R/LASSO2_XGBtraining.R
In csmpv: Biomarker Confirmation, Selection, Modelling, Prediction, and Validation

Documented in LASSO2_XGBtraining

#' Variable Selection with LASSO2 and Modeling with XGBoost
#' 
#' @description This function performs a two-step process: variable selection using LASSO2 and building a predictive model using XGBoost. 
#' @details
#' The first part of LASSO2_XGBtraining involves variable selection with LASSO2, typically based on the mean lambda.1se from 10 iterations of n-fold 
#' cross-validation-based LASSO regression. In each iteration, a lambda.1se refers to the largest value of lambda such that the error is within
#' 1 standard error of the minimum. However, if only one or no variable is selected, the cross-validation results are ignored, 
#' and a minimum of two remaining variables is ensured through full-data lambda simulations.
#' 
#' The second part of LASSO2_XGBtraining involves ignoring the shrunk LASSO coefficients and building an XGBoost model.

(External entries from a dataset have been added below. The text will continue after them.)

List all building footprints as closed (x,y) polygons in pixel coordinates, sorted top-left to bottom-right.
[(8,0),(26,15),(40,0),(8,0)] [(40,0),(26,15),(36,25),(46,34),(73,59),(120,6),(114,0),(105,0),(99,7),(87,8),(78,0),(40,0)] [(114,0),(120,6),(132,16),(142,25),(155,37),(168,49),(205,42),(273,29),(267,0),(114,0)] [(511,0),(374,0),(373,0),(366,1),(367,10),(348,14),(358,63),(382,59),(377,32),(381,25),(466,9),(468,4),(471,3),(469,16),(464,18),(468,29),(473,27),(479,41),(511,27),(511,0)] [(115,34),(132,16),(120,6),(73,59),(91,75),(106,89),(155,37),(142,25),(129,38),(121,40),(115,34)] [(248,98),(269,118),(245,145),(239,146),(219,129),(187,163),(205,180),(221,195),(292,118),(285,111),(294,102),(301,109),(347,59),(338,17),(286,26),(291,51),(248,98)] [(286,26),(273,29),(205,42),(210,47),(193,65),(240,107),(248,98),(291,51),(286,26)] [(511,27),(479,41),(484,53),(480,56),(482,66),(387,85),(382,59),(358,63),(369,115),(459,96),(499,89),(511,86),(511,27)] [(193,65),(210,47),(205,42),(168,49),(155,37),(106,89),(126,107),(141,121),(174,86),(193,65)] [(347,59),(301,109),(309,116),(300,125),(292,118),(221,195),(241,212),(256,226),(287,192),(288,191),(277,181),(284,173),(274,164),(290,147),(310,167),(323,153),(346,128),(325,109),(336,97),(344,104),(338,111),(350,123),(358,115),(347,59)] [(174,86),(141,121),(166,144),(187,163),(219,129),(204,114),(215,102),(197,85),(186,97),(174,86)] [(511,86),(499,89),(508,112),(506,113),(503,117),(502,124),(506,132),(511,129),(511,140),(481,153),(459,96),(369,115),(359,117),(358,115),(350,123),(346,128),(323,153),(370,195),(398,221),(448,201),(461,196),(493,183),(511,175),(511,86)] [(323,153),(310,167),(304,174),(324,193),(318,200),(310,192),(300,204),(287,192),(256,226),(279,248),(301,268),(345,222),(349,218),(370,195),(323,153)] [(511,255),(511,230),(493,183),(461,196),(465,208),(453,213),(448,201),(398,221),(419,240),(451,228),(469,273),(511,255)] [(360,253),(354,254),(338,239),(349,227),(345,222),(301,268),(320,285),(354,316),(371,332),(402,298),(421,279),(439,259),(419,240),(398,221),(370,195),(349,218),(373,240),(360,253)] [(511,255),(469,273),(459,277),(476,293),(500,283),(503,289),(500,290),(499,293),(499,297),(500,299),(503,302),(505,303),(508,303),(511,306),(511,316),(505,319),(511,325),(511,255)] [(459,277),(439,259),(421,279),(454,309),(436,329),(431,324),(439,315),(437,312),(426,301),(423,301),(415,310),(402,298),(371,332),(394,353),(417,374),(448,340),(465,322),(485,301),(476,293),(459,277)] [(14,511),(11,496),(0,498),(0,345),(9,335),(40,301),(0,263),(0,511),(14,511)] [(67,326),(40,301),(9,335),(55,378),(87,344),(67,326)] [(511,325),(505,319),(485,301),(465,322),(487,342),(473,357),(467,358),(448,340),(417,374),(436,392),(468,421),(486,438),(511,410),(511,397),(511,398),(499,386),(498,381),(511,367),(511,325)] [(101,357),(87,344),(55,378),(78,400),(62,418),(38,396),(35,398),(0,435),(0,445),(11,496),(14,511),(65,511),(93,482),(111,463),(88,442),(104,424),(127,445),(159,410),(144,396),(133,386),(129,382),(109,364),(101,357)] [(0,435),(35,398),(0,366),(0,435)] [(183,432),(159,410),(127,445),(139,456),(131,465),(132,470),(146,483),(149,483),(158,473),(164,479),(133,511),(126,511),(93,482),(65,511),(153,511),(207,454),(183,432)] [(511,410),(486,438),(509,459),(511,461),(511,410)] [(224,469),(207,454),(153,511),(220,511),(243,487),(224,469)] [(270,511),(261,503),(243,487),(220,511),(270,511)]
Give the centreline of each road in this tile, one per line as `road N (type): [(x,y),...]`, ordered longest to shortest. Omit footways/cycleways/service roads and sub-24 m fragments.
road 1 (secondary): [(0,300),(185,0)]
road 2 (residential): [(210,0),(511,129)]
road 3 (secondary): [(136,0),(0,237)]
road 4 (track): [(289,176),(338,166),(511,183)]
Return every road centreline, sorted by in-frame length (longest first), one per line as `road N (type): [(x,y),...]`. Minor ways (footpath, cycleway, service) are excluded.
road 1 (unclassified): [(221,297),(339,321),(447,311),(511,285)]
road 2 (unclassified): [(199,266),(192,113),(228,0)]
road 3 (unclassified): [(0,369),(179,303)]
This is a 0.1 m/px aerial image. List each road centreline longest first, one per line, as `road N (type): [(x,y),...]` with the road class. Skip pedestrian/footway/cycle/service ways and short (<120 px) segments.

#' It is suitable for three types of outcomes: continuous, binary, and time-to-event.
#' 
#' @param data A data matrix or data frame containing samples in rows and features/traits in columns.
#' @param standardization A logical value indicating if standardization is needed before variable selection. Default is FALSE.
#' @param columnWise A logical value indicating if column-wise or row-wise normalization is needed for standardization. Default is TRUE. 
#' This parameter is only meaningful when standardization is TRUE.
#' @param biomks A vector of potential biomarkers for variable selection. These should be a subset of the column names in the data parameter.
#' @param outcomeType The type of the outcome variable: "binary" (default), "continuous", or "time-to-event".
#' @param Y The name of the outcome variable when the outcome type is either "binary" or "continuous".
#' @param time The name of the time variable when the outcome type is "time-to-event".
#' @param event The name of the event variable when the outcome type is "time-to-event".
#' @param nfolds The number of folds for cross-validation. The default is 10.
#' @param nrounds The maximum number of boosting iterations for the XGBoost model.
#' @param nthread The number of parallel threads used for running XGBoost.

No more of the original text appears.